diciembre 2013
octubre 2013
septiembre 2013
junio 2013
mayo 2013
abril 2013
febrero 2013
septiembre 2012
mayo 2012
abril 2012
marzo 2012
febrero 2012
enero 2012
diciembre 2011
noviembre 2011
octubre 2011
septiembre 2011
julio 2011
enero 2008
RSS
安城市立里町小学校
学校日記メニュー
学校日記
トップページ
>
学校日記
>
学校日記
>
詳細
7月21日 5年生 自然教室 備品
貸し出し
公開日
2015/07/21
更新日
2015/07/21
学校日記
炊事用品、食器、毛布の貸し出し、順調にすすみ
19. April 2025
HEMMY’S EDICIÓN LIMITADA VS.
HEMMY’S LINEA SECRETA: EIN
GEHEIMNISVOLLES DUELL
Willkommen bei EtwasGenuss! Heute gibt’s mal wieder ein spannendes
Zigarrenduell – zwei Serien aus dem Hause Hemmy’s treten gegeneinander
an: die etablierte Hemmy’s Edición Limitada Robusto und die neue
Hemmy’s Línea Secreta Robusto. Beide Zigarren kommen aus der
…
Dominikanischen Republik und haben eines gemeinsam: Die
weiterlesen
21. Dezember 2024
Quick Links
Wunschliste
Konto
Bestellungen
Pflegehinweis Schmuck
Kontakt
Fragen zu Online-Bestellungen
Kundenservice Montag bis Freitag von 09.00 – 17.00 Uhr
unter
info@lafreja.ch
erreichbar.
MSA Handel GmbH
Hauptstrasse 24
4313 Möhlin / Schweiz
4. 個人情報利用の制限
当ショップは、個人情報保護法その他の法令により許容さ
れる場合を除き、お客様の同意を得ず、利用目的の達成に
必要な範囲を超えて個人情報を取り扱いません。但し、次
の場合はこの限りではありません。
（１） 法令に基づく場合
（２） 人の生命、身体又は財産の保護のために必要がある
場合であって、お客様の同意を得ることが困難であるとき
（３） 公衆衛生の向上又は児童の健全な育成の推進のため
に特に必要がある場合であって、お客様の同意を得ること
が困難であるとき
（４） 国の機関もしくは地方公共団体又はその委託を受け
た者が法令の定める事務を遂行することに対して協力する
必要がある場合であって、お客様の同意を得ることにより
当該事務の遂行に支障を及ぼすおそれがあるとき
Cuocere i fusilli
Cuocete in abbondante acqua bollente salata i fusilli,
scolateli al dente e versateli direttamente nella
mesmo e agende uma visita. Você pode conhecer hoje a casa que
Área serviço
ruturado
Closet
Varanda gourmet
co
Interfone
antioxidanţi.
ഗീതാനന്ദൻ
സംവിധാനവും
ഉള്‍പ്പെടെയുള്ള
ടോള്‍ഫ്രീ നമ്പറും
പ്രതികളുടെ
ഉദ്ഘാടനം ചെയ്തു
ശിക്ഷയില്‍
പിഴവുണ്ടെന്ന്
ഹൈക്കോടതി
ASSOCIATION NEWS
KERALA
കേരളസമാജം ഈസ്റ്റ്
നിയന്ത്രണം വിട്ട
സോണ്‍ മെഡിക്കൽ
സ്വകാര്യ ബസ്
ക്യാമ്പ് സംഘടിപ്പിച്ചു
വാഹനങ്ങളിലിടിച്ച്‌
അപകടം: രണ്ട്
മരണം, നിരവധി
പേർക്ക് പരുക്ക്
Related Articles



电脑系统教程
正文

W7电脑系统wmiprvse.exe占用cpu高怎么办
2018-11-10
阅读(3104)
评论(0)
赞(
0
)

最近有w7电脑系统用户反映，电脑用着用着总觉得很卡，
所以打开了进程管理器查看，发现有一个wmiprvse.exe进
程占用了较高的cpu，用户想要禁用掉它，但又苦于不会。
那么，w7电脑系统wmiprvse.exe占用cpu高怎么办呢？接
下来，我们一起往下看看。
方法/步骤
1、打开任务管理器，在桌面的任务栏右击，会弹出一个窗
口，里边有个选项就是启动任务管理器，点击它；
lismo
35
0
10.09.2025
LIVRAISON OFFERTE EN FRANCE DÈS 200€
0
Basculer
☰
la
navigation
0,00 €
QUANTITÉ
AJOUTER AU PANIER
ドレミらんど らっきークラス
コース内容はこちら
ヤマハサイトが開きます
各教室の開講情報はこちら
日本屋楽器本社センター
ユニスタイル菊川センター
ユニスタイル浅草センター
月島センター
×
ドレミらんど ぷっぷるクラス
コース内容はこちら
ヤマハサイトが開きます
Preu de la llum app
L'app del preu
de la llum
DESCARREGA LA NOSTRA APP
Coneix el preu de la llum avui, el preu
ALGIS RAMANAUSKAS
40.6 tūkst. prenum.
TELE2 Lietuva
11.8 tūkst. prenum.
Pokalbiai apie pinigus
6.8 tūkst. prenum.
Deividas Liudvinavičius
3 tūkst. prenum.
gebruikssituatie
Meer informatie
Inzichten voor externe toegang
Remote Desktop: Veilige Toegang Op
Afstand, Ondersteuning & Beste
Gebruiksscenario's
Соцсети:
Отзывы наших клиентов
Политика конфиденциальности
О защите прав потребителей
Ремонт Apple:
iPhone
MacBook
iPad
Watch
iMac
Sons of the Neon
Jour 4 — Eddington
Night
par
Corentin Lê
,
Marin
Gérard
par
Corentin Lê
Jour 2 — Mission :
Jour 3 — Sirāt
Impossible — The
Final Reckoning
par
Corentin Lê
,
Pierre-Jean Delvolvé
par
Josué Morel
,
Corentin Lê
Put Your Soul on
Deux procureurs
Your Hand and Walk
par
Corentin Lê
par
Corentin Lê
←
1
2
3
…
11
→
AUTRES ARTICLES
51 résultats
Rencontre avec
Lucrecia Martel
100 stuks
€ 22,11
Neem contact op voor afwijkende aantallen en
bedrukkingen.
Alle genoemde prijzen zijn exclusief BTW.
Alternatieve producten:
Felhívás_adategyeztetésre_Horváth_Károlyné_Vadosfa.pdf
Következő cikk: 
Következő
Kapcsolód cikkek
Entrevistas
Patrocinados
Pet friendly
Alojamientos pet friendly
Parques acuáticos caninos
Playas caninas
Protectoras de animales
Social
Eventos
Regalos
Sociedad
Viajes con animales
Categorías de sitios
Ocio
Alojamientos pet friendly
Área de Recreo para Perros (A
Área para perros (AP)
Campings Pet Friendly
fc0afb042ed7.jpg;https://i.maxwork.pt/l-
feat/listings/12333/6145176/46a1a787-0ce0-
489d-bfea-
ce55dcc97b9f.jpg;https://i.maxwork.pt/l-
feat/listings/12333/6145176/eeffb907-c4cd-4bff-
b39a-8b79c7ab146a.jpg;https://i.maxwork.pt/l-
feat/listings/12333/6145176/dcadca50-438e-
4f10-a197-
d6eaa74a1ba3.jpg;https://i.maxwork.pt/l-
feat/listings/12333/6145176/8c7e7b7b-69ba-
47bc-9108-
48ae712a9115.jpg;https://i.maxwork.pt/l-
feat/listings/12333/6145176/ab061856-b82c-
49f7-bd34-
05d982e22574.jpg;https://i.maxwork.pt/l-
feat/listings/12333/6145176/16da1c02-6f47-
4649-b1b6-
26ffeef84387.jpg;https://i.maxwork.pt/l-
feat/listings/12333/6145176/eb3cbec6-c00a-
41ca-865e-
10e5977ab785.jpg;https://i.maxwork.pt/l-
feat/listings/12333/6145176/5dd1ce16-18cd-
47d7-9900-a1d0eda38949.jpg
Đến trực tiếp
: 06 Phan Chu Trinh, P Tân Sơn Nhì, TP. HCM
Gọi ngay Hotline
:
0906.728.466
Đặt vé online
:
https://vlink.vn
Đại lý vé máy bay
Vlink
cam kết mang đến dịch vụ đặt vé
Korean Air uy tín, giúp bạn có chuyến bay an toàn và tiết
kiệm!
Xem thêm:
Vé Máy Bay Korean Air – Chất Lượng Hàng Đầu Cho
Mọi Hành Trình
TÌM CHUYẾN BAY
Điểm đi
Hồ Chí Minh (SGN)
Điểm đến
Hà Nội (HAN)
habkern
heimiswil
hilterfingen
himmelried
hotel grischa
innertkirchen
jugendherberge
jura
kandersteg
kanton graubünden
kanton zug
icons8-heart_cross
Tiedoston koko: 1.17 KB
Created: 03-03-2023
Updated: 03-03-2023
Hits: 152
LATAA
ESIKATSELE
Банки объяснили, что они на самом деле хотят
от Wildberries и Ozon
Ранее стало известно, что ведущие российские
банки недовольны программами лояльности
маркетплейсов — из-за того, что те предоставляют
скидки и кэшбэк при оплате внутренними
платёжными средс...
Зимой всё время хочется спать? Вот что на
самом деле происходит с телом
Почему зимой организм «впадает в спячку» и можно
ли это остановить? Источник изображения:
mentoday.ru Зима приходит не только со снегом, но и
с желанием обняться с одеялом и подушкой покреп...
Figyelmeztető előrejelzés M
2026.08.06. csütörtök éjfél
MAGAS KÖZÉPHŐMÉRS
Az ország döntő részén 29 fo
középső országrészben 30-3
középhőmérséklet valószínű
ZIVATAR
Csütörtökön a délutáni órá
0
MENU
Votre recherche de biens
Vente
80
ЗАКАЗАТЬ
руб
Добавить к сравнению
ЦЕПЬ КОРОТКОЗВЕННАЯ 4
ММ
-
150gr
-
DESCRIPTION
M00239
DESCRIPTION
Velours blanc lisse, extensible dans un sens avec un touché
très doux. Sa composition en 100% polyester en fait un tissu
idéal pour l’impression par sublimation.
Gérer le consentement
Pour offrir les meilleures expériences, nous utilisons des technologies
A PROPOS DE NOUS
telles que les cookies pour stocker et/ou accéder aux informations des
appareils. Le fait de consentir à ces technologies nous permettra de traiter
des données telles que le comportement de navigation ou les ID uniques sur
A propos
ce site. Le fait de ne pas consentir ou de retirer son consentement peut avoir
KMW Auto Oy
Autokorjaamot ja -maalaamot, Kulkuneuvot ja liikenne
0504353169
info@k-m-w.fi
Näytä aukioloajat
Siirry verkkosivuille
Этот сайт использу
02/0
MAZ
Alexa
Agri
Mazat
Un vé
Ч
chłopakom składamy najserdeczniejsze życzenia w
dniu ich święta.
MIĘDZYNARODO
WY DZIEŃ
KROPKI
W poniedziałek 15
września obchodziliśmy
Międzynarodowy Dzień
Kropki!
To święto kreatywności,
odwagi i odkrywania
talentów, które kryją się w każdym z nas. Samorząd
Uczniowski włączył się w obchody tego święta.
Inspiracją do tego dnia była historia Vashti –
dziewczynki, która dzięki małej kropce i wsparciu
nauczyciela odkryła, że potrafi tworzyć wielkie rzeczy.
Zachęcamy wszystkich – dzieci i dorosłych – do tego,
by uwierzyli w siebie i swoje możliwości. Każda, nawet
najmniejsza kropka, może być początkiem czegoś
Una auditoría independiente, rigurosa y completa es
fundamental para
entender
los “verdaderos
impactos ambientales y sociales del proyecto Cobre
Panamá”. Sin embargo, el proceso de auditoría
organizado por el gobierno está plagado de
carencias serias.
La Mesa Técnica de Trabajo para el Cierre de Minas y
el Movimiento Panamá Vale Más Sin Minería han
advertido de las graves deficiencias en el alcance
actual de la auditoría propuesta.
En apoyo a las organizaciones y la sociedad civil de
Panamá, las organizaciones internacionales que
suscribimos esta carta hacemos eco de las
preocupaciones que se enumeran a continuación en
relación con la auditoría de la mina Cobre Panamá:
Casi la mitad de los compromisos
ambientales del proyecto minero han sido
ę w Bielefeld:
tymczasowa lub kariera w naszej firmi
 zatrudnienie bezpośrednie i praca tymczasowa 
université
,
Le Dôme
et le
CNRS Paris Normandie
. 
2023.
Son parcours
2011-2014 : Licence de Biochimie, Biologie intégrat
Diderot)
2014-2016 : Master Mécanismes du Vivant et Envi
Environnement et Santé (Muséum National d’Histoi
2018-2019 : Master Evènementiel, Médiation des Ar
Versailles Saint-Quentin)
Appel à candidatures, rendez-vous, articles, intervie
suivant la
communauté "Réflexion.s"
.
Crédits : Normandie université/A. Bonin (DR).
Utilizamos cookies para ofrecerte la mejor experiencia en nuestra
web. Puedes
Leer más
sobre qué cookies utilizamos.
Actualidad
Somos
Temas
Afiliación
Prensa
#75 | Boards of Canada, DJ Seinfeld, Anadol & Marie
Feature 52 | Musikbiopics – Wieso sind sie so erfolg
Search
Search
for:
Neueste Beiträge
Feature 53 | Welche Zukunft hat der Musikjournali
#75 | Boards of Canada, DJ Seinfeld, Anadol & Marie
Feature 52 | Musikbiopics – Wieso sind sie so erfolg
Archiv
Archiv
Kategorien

┄┄┄┄┄┄┄┄┄┄

**Exercise**
Could you render the material as a numbered list, from its first line up to and including the line with "mesmo e agende", leaving out any blank lines?

**Response box**
1. diciembre 2013
2. octubre 2013
3. septiembre 2013
4. junio 2013
5. mayo 2013
6. abril 2013
7. febrero 2013
8. septiembre 2012
9. mayo 2012
10. abril 2012
11. marzo 2012
12. febrero 2012
13. enero 2012
14. diciembre 2011
15. noviembre 2011
16. octubre 2011
17. septiembre 2011
18. julio 2011
19. enero 2008
20. RSS
21. 安城市立里町小学校
22. 学校日記メニュー
23. 学校日記
24. トップページ
25. >
26. 学校日記
27. >
28. 学校日記
29. >
30. 詳細
31. 7月21日 5年生 自然教室 備品
32. 貸し出し
33. 公開日
34. 2015/07/21
35. 更新日
36. 2015/07/21
37. 学校日記
38. 炊事用品、食器、毛布の貸し出し、順調にすすみ
39. 19. April 2025
40. HEMMY’S EDICIÓN LIMITADA VS.
41. HEMMY’S LINEA SECRETA: EIN
42. GEHEIMNISVOLLES DUELL
43. Willkommen bei EtwasGenuss! Heute gibt’s mal wieder ein spannendes
44. Zigarrenduell – zwei Serien aus dem Hause Hemmy’s treten gegeneinander
45. an: die etablierte Hemmy’s Edición Limitada Robusto und die neue
46. Hemmy’s Línea Secreta Robusto. Beide Zigarren kommen aus der
47. …
48. Dominikanischen Republik und haben eines gemeinsam: Die
49. weiterlesen
50. 21. Dezember 2024
51. Quick Links
52. Wunschliste
53. Konto
54. Bestellungen
55. Pflegehinweis Schmuck
56. Kontakt
57. Fragen zu Online-Bestellungen
58. Kundenservice Montag bis Freitag von 09.00 – 17.00 Uhr
59. unter
60. info@lafreja.ch
61. erreichbar.
62. MSA Handel GmbH
63. Hauptstrasse 24
64. 4313 Möhlin / Schweiz
65. 4. 個人情報利用の制限
66. 当ショップは、個人情報保護法その他の法令により許容さ
67. れる場合を除き、お客様の同意を得ず、利用目的の達成に
68. 必要な範囲を超えて個人情報を取り扱いません。但し、次
69. の場合はこの限りではありません。
70. （１） 法令に基づく場合
71. （２） 人の生命、身体又は財産の保護のために必要がある
72. 場合であって、お客様の同意を得ることが困難であるとき
73. （３） 公衆衛生の向上又は児童の健全な育成の推進のため
74. に特に必要がある場合であって、お客様の同意を得ること
75. が困難であるとき
76. （４） 国の機関もしくは地方公共団体又はその委託を受け
77. た者が法令の定める事務を遂行することに対して協力する
78. 必要がある場合であって、お客様の同意を得ることにより
79. 当該事務の遂行に支障を及ぼすおそれがあるとき
80. Cuocere i fusilli
81. Cuocete in abbondante acqua bollente salata i fusilli,
82. scolateli al dente e versateli direttamente nella
83. mesmo e agende uma visita. Você pode conhecer hoje a casa que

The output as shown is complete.